### Input for this task:
-- -- --

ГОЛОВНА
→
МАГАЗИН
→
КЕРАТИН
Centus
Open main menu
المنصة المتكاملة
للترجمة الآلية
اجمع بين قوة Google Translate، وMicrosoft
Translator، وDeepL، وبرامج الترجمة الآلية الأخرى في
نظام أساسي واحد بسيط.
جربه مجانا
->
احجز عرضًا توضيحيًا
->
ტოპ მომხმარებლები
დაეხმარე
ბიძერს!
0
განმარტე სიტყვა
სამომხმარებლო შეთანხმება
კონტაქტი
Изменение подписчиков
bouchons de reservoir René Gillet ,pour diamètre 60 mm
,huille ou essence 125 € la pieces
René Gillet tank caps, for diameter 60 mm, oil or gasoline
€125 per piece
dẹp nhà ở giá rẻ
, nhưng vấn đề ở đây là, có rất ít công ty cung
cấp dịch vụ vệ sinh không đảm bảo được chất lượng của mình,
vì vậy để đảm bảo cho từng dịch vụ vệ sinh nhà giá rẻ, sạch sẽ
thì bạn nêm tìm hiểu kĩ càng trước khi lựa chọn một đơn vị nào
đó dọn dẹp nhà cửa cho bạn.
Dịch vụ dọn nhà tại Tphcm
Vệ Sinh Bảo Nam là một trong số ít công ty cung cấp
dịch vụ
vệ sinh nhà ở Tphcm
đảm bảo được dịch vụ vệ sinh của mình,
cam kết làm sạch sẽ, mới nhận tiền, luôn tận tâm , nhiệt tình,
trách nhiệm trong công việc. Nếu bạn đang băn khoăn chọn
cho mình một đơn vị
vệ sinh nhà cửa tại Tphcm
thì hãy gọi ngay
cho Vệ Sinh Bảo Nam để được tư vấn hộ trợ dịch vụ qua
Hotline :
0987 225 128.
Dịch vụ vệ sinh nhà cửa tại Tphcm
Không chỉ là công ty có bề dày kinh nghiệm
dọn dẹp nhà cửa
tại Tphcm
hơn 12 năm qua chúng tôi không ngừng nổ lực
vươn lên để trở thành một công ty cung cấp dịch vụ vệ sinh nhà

-- -- --

### Task:
Extract every line from the entries above that contains the word "sạch". Case counts.

### Response below:
vì vậy để đảm bảo cho từng dịch vụ vệ sinh nhà giá rẻ, sạch sẽ
cam kết làm sạch sẽ, mới nhận tiền, luôn tận tâm , nhiệt tình,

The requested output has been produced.